By MARSHA MERCER
Fall is the season of books and provocative ideas, and author
Taylor Branch has no shortage of either.
The Pulitzer Prize-winning historian hopes to keep educators interested
in teaching about the civil rights era with the publication of “The King
Years,” a short version of his much-acclaimed trilogy on the life of Martin
Luther King Jr. and the civil rights movement.
Last Saturday, he challenged his audience under a big tent at
the National Book Festival in Washington with an idea he said is both dangerous
and delicate. He’d sprung it last month on Gwen Ifill when she interviewed him for
the PBS NewsHour. Intrigued, Ifill gingerly broached the idea when she and Judy
Woodruff interviewed President Barack Obama a day later.
Obama “danced all around it,” Branch said.
Here it is: Obama is the victim of partisan racial gridlock.
Everyone agrees that Congress is dysfunctional and that the
tea party has put sand in the gears of Washington.
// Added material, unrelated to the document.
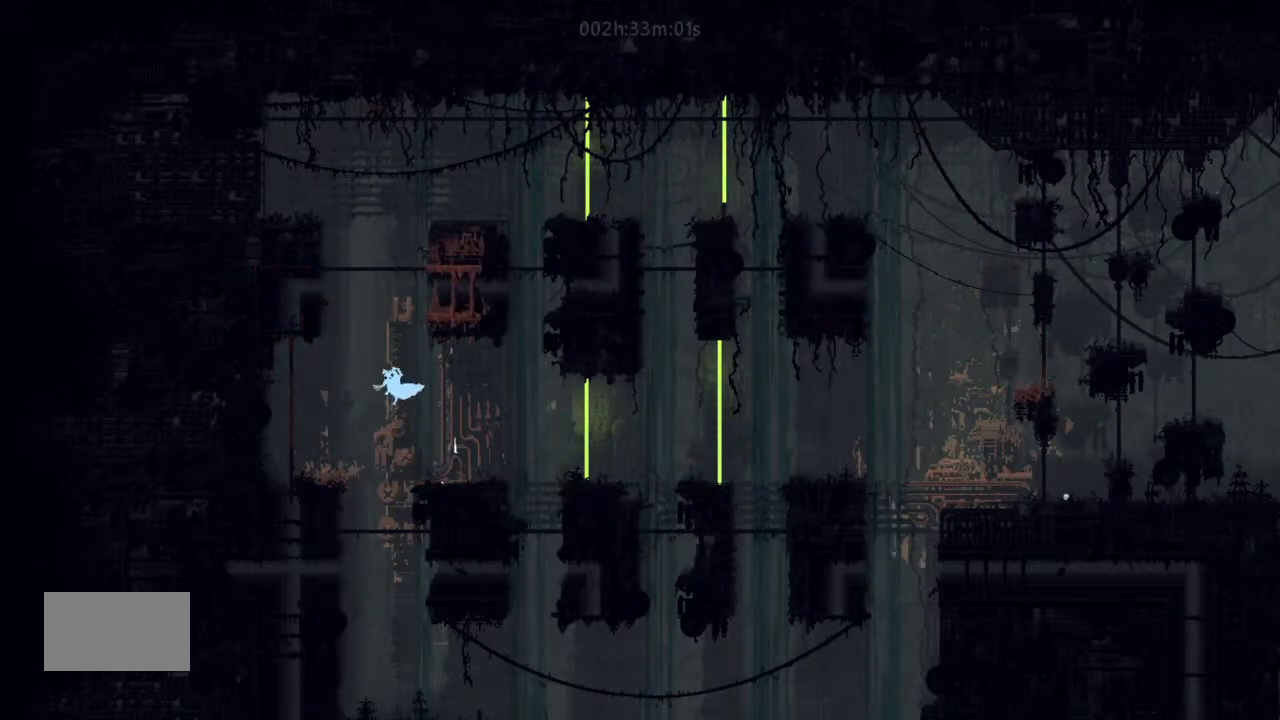
{"keys": ["down", "right"], "events": [[66, "right", "down"], [233, "right", "up"], [433, "down", "down"], [433, "right", "down"]]}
But is it accurate – or unfair -- to ascribe race as a motivator of partisan gridlock?
Even practiced interviewers like Ifill and veteran interviewees
like Obama get hives using the words race and racial. Ifill held the question until
last, and she used many words asking it. She asked the president if he agreed with
the historian “and, if so, what, if anything, the first African-American
president can do to break through that kind of motivated gridlock.”
The last thing Obama wants is to suggest that he considers
himself a victim of racism. He talked and talked. He went on for 647 words,
more than twice as many words as Lincoln used for the Gettysburg Address, and basically
Obama said no, he doesn’t think partisan gridlock is race-based.
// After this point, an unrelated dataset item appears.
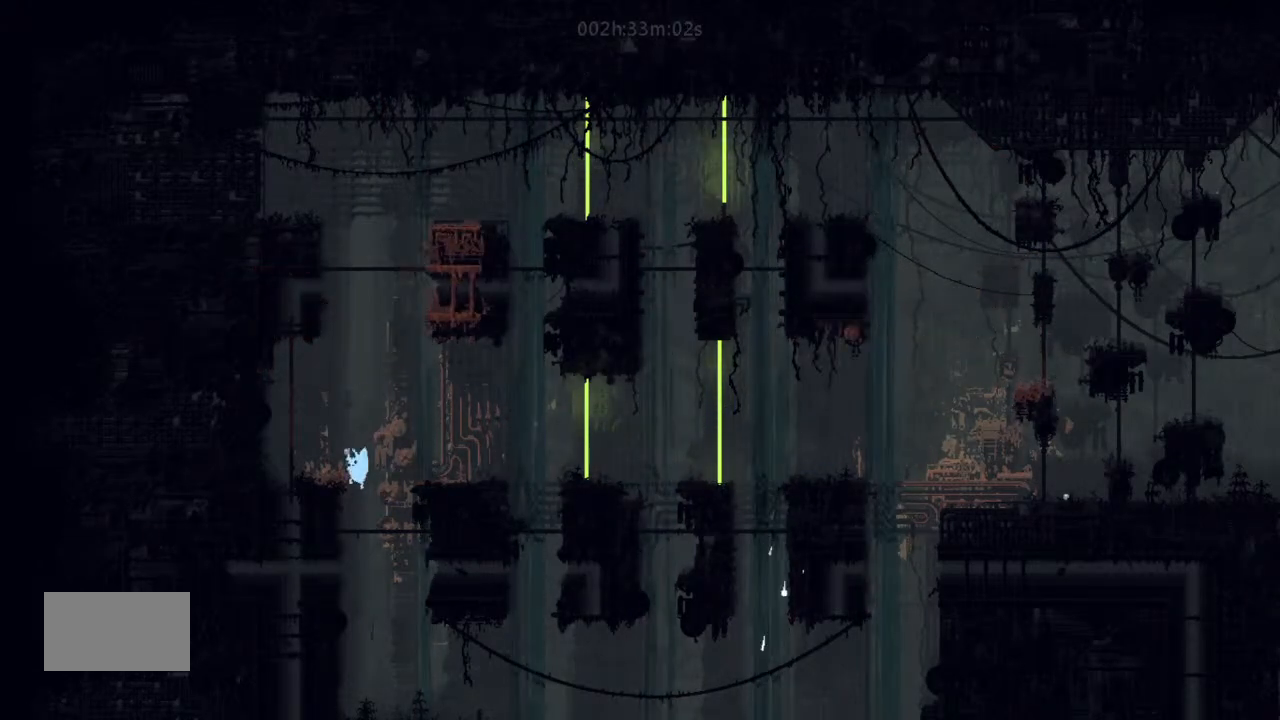
{"keys": ["right"], "events": [[200, "down", "up"]]}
But he did offer context to gridlock. Since the 1960s, Obama
said, people have fought government efforts to help minorities and the poor as
being bad for the economy, and that has led to thinking of government as the
problem instead of the solution. That in turn led to criticism that “pointy-headed
bureaucrats in Washington are just trying to help out minorities or trying to
give them something free.”
Bingo! Obama is thinking of the racism of George Wallace even
if he’s not talking about it.
In early 1963, Alabama’s governor declared, “Segregation
today, segregation tomorrow, segregation forever.” As Branch tells it, the March
on Washington and other events convinced Wallace that talk of segregation and
race were unacceptable, and Wallace never mentioned them again.
"He turned on a dime,” Branch
says. “He switched his message adroitly.”
That September, Wallace launched a presidential bid with a speech
that turned his scorn to “pointy-headed bureaucrats,” tyrannical judges and “tax,
tax, spend” legislators.
It was “the beginning of the vocabulary of modern politics,”
Branch says. For him, “The greatest unexamined
question today is to what extent the underpinnings of partisan gridlock are
racial.”
I thought of Branch’s question in connection with recent
comments of Sen. Ted Cruz, R-Texas, about Jesse Helms.
“We need a hundred more like Jesse Helms in the U.S. Senate,”
Cruz declared Sept. 11 at the Heritage Foundation, a conservative think tank in
Washington.
Helms died five years ago, but his star in the political
right constellation is brighter than ever.
Former
Sen. Jim DeMint, R-S.C., head of Heritage, calls Helms “my kind of
conservative.”
Cruz said that he sent his very first political contribution
-- $10 -- to Helms because critics were “beating up on him.” Helms’s
“willingness to say all those crazy things is a rare, rare characteristic,”
Cruz said admiringly.
Cruz was 19 in 1990 when Helms ran a chilling campaign ad
against Harvey Gantt, Charlotte’s black mayor. The ad showed a white man’s
hands crumpling up a job rejection letter. “You needed that job and you were
the best qualified, but they had to give it to a minority because of a racial
quota,” the voiceover said. Helms won his re-election bid.
Helms, unlike Strom Thurmond and Wallace, never recanted or
apologized for his use of racism as a political tactic.
In the 21st century, America needs to move
forward, not back. We can’t afford to listen to rhetoric from the bad old days,
whether we call it racially tinged or racist.